BEGIN DATA FOR REVIEW

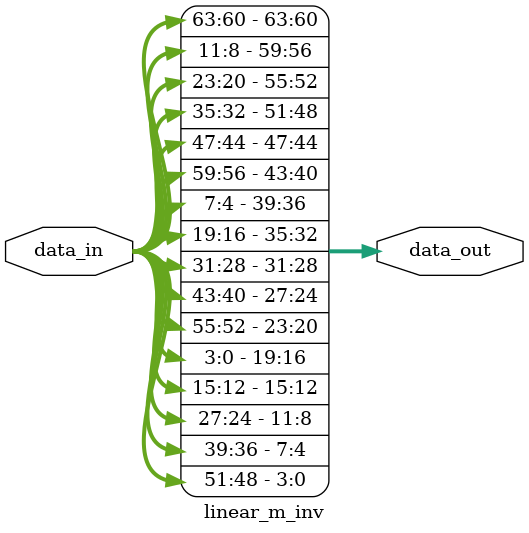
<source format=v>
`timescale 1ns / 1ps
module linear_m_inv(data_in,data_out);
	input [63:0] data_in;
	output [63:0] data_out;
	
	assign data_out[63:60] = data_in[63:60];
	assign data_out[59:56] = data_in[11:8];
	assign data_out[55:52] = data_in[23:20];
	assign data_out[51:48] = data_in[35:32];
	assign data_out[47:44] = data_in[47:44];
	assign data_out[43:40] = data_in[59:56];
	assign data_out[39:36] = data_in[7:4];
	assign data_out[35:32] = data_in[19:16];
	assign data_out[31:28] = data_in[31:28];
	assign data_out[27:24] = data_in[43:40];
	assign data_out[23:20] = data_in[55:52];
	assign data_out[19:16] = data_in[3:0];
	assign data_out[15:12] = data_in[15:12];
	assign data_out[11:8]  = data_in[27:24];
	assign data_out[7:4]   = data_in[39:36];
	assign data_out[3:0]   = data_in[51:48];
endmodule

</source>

END DATA FOR REVIEW

* **TASK DETAILS**: The answer should match the data above word for word, with no pictures in it.

* **SOLUTION TO THIS PROBLEM**:
<source format=v>
`timescale 1ns / 1ps
module linear_m_inv(data_in,data_out);
	input [63:0] data_in;
	output [63:0] data_out;
	
	assign data_out[63:60] = data_in[63:60];
	assign data_out[59:56] = data_in[11:8];
	assign data_out[55:52] = data_in[23:20];
	assign data_out[51:48] = data_in[35:32];
	assign data_out[47:44] = data_in[47:44];
	assign data_out[43:40] = data_in[59:56];
	assign data_out[39:36] = data_in[7:4];
	assign data_out[35:32] = data_in[19:16];
	assign data_out[31:28] = data_in[31:28];
	assign data_out[27:24] = data_in[43:40];
	assign data_out[23:20] = data_in[55:52];
	assign data_out[19:16] = data_in[3:0];
	assign data_out[15:12] = data_in[15:12];
	assign data_out[11:8]  = data_in[27:24];
	assign data_out[7:4]   = data_in[39:36];
	assign data_out[3:0]   = data_in[51:48];
endmodule

</source>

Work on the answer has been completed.